Question

A man walking with a speed $V$ (constant in magnitude and direction) passes under a lantern hanging at a height $H$ above the ground (consider lantern as a point source). Find the velocity with which the edge of the shadow of the man’s head moves over the ground, if his height is $h$ .
(A) $\dfrac{{Vh}}{{H - h}}$
(B) $\dfrac{{Vh}}{{H + h}}$
(C) $\dfrac{{VH}}{{H - h}}$
(D) $\dfrac{{VH}}{{H + h}}$

Answer 1

Hint: For the given condition, construct the diagram. From that identify the similar triangles and construct the relation. Substitute the known parameters and the distance formula in it. Simplifying the obtained relation provides the value of the velocity.
Useful formula:
The formula of the distance is given by
$d = vt$
Where $d$ is the distance, $v$ is the velocity and $t$ is the time taken.

Complete step by step solution:
It is given that the speed of walking by the man is $V$ , height of the lantern is $H$ and height of the man is $h$ .
Let us consider that the shadow of the man moves with the velocity $V'$ .
Let us construct the diagram for the given conditions.

From the above diagram, it is clear that the $\Delta ACB$ is similar to $\Delta ADE$ , so
$\dfrac{{ED}}{{AE}} = \dfrac{{BC}}{{AB}}$
Substituting the known parameters in the above step, we get
$\dfrac{S}{{H - h}} = \dfrac{{S'}}{H}$
Substituting the formula of the distance in the above step, we get
$\dfrac{{Vt}}{{H - h}} = \dfrac{{V't}}{H}$
By cancelling the similar terms in both sides of the equation and simplifying the above step, we get
$V' = \dfrac{{VH}}{{H - h}}$
Hence the velocity at which the shadow edge of the man moves over the ground is $\dfrac{{VH}}{{H - h}}$ .

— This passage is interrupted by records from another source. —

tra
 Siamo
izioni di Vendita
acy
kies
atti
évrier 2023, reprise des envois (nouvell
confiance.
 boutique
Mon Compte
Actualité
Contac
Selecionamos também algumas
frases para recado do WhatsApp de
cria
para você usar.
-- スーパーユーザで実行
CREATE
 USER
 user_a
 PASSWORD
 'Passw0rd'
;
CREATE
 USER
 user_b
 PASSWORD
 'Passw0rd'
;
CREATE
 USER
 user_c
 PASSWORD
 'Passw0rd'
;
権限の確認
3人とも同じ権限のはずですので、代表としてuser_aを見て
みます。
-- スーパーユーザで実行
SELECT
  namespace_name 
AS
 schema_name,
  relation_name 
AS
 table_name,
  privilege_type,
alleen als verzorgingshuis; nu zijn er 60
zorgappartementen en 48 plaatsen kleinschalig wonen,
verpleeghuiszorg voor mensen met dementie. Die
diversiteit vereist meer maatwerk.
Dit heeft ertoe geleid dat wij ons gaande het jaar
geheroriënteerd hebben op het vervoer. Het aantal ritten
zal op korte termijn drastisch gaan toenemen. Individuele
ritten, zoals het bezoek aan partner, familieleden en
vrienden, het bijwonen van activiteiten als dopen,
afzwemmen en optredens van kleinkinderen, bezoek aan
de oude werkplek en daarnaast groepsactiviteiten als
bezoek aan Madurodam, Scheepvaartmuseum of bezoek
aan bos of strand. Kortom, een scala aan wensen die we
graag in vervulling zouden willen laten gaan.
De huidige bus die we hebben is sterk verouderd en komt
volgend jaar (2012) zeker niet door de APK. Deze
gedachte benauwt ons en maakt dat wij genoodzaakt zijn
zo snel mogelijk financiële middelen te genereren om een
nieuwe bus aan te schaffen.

Thus the option (C) is correct.

Note: The similar triangle theorem is substituted in the above solution. Remember that in this problem, from the constructed diagram, equating the ratio of the base and the height of the triangles. The side $EP$ is taken as $S$ because in the rectangles, the opposite sides are equal.